The island and its marine life are, since 2002, part of the San Pedro Martir Biosphere Reserve, and is regarded as a natural laboratory of adaptive evolution, similar to that of the Galápagos Islands. It is home to 292 species of fauna and flora (both land-based and aquatic), with 42 species protected by Mexican law, and 30 listed on the Red List of Threatened Species. San Pedro Martir is also unique in the area for its year-round quantity of birds. The island is the only island in the area with a perpetually swirling cloud of seabirds. This is because the water around the island, has some of the most successful marine productivity in the world, resulting in incredible densities of small-pelagic fish, such as anchovies and sardines, in comparison to other regions of the world. This attracts both seabirds and whales to its waters. Isla Rasa and San Pedro are regarded as the most significant bird sanctuaries in the Sea of Cortes.

The large bird population deposits enormous quantities of guano on the island, resulting in the white appearance of the island contrasted with sparse vegetation. While the island has 24 species of vascular plants, the flora of the island is dominated by the Mexican giant cardon or elephant cactus that can grow to 60 feet, and is especially suited to the lack of rainfall. A subspecies of bee (Diadasia rinconis petrinus), is the primary pollinator of the cacti. San Pedro Mártir Island houses the largest nesting colonies of the brown boobies (Sula leucogaster) and blue-footed boobies (Sula nebouxii) in the world. This, in turn, has fed the success of the two endemic lizard species on the island, San Pedro Martir whiptail (Aspidoscelis martyris) and the San Pedro Side-blotched Lizard (Uta palmeri), who feed off of fish scraps leftover by the birds.
Sea lion (Zalophus californianus) rockeries also ring the island, housing the fourth most important colony for sea lion breeding in the Gulf of California.

The Seri Indians created benches to attract nest building and ease of egg collection, the sole permanent evidence of human intervention visible on the island. In the late 19th and early 20th century guano was heavily mined off the island and shipped as far as Europe for use as fertilizer. Mining boats brought the black rat as an invasive species to the island. The rats were eradicated in the fall of 2007 by spraying rat poison on the island.

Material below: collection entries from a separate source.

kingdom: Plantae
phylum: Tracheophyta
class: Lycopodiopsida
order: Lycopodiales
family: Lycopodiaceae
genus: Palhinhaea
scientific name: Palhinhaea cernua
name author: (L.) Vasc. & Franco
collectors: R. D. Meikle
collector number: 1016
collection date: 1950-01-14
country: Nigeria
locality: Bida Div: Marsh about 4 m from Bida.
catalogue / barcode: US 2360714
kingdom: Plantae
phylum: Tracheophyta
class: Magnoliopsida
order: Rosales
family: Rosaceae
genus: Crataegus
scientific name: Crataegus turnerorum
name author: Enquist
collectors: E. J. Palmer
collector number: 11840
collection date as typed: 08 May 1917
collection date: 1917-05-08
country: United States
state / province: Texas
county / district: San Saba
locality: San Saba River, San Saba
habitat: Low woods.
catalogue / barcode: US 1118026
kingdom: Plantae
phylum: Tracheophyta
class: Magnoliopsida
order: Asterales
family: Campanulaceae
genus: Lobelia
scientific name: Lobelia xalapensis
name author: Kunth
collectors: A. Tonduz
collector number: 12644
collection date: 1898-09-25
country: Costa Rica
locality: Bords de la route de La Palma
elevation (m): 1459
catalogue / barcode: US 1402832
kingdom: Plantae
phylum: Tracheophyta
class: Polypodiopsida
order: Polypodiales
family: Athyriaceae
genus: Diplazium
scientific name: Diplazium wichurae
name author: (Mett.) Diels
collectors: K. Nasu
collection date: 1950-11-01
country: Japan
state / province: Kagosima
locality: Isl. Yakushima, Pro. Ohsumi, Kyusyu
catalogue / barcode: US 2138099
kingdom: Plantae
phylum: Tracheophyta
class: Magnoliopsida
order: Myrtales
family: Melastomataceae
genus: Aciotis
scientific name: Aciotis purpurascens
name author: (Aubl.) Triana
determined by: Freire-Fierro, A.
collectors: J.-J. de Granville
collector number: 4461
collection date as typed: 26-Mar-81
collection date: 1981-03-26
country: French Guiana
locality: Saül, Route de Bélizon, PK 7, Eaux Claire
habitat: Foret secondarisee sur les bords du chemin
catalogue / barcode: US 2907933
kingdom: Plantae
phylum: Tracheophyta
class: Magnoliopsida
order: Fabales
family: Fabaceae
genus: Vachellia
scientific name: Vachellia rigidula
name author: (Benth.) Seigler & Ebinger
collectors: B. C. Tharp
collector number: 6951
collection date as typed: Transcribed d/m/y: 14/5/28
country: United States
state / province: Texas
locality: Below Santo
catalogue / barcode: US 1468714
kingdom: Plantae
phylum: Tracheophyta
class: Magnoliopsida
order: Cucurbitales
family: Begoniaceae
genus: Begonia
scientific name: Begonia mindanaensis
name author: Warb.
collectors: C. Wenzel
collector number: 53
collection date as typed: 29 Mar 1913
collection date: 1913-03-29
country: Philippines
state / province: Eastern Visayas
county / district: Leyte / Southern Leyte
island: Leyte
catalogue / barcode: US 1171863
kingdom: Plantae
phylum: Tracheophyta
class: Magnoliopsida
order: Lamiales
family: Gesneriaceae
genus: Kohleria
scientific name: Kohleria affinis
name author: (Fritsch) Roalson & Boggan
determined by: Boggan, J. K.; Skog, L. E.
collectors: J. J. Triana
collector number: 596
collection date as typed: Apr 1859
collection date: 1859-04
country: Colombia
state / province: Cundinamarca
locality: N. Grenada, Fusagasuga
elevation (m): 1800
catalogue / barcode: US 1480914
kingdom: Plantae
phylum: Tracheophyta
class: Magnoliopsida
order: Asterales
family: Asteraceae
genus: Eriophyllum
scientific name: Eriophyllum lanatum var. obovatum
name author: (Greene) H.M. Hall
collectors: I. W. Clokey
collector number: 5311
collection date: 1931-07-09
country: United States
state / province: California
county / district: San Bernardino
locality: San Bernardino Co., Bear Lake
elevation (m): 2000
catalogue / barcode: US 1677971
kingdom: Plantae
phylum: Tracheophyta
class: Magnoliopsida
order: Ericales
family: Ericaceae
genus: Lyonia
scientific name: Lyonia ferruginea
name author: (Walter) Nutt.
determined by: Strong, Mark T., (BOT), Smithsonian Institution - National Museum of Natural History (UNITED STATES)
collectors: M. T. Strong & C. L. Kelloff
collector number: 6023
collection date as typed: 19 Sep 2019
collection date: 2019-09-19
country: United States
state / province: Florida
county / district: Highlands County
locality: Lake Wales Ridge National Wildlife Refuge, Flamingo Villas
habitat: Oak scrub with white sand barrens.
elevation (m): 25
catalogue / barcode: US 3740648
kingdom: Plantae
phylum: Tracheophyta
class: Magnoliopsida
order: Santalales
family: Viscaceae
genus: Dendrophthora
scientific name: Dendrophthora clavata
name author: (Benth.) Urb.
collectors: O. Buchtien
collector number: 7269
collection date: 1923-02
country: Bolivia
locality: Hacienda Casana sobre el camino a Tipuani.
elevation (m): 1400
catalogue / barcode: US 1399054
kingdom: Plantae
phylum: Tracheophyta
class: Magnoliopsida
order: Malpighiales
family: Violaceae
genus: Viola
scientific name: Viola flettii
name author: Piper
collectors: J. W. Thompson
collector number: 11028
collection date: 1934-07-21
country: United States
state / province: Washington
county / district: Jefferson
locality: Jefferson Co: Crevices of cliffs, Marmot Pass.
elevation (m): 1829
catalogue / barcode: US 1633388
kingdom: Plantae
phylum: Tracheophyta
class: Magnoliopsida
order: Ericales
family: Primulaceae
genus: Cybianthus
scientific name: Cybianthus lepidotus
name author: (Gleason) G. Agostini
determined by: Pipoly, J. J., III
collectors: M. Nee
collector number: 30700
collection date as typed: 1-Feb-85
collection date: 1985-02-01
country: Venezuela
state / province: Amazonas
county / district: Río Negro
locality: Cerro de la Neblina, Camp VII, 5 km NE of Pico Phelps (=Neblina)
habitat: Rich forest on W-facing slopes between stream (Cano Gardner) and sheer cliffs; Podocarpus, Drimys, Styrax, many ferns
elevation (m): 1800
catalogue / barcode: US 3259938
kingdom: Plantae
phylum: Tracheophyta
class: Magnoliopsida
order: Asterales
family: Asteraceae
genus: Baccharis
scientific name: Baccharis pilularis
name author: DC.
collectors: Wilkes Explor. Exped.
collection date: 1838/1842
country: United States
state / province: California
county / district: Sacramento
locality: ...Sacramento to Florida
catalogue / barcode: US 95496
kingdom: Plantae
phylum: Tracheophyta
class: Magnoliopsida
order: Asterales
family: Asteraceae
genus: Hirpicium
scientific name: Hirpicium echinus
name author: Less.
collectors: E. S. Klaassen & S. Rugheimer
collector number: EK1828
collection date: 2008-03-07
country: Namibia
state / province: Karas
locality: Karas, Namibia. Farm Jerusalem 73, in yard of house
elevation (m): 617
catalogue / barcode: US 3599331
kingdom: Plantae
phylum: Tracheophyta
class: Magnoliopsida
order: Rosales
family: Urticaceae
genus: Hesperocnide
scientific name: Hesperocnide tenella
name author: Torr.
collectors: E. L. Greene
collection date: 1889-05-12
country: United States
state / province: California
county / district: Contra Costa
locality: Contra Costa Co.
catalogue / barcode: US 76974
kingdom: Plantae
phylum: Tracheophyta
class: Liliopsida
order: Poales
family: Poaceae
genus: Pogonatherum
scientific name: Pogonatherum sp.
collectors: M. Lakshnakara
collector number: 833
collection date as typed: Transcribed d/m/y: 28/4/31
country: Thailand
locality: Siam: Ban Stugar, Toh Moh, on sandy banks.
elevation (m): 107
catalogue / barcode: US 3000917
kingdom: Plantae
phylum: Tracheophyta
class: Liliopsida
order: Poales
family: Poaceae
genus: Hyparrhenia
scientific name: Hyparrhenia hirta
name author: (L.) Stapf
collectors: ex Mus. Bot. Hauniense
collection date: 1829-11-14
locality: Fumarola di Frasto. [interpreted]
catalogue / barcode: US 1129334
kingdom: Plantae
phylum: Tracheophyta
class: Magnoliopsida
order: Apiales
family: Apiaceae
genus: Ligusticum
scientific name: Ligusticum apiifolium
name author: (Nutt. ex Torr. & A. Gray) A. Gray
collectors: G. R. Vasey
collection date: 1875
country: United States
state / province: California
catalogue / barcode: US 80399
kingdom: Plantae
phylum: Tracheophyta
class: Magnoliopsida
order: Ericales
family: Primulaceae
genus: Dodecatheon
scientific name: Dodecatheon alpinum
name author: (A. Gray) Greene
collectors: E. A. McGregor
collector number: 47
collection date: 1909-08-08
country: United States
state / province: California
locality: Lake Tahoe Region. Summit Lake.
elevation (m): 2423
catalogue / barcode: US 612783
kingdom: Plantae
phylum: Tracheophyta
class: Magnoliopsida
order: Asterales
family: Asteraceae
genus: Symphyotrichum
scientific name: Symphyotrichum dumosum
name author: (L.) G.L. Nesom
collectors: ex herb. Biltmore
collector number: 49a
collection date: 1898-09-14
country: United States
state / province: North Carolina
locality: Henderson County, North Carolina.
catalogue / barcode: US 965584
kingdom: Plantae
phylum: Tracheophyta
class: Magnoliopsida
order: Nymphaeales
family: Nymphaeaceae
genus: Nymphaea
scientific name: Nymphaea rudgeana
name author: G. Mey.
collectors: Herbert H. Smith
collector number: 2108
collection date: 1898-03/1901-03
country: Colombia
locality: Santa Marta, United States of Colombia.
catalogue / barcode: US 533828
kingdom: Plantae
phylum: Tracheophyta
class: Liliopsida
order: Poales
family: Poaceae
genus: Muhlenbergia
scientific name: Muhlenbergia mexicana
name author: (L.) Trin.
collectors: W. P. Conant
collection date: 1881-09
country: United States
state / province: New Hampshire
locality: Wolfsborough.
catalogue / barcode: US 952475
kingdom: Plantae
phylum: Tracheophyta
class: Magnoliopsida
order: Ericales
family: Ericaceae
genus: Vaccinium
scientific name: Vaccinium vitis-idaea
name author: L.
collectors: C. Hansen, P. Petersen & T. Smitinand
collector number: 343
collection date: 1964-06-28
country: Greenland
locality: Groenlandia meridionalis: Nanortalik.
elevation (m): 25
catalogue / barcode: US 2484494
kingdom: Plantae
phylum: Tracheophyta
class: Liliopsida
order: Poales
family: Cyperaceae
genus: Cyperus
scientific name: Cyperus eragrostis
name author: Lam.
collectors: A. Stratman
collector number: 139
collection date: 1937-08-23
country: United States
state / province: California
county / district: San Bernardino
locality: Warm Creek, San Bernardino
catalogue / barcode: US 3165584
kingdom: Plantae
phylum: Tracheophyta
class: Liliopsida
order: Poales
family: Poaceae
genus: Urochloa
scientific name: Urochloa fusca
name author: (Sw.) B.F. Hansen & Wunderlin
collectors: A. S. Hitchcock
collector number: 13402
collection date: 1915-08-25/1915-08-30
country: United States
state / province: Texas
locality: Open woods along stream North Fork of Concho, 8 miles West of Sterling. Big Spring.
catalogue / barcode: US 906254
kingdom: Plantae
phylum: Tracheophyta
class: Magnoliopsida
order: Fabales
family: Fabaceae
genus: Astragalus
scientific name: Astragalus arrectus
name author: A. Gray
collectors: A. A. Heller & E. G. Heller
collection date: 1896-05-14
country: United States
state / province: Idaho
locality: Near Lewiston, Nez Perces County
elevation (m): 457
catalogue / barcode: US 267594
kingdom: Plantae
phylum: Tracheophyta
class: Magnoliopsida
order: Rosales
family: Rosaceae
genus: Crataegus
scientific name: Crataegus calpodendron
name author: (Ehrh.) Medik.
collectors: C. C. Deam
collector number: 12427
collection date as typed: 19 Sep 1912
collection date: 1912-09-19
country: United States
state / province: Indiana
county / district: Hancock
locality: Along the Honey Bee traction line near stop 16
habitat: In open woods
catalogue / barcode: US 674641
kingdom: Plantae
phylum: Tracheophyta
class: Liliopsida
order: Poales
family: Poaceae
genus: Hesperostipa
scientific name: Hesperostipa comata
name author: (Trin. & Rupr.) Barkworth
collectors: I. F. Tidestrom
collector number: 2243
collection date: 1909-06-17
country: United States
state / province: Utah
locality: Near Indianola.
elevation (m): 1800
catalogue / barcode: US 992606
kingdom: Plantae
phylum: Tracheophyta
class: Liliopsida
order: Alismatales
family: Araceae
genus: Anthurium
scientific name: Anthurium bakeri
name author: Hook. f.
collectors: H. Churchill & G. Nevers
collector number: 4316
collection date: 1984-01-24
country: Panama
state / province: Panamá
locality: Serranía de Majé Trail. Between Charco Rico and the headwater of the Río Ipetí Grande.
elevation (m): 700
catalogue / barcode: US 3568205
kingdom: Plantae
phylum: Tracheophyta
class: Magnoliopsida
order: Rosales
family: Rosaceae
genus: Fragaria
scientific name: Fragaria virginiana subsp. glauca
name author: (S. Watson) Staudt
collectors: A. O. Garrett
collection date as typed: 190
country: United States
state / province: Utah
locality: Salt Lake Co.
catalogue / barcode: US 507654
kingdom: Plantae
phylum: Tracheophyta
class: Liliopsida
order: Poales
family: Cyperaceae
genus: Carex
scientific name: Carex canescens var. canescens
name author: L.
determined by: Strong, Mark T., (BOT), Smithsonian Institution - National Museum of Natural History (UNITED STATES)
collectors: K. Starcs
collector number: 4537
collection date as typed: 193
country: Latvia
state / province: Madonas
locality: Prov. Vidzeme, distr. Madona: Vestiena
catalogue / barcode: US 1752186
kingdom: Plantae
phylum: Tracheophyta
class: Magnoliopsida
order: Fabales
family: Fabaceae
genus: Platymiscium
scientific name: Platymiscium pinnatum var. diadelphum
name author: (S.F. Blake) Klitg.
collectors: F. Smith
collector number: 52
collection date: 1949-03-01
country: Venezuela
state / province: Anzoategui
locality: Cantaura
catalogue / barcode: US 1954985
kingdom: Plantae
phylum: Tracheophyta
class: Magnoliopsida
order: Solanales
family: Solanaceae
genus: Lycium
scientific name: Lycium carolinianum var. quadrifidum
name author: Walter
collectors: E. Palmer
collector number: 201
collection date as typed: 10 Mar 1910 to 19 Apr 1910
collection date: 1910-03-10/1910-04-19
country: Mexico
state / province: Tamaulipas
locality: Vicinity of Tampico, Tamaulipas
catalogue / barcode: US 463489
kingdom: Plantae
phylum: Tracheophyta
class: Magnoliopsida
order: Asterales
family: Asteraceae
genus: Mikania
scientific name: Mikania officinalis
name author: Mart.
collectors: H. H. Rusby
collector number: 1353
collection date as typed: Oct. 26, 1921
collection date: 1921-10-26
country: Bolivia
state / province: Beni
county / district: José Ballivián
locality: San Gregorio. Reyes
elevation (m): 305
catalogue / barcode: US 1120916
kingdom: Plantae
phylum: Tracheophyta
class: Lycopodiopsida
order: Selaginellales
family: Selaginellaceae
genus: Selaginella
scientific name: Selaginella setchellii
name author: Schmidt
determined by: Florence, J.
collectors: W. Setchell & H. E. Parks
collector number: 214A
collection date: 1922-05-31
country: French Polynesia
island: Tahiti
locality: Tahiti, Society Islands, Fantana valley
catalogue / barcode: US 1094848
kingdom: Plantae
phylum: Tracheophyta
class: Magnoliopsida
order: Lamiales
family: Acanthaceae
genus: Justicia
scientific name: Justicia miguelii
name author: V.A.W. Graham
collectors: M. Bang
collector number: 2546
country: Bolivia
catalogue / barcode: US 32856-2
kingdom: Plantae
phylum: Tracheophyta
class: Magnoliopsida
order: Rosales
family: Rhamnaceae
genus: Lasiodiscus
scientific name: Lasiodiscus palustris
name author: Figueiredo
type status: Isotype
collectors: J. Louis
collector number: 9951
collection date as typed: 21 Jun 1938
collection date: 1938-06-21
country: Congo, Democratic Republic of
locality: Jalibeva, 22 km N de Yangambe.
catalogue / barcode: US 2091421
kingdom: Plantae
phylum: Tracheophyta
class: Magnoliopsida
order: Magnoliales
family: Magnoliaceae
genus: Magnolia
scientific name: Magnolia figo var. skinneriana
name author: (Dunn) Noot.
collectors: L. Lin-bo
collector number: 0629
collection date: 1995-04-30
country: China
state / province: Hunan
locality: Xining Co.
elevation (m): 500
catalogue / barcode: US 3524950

San Pedro Martir is seldom visited, having near vertical sides leaving only questionable fair weather anchorages in two locations. Landing access was possible near a small isthmus in the southeast of the island, but is now forbidden. In 2005, the island was classified along with 244 others as a World Heritage Site by UNESCO, and included in the Islands and Protected Areas of the Gulf of California.

==Flora and fauna==
According to the National Biodiversity Information System of Comisión Nacional para el Conocimiento y Uso de la Biodiversidad (CONABIO) in San Pedro Mártir Island Biosphere Reserve there are over 330 plant and animal species from which 27 are in at risk category and 7 are exotics.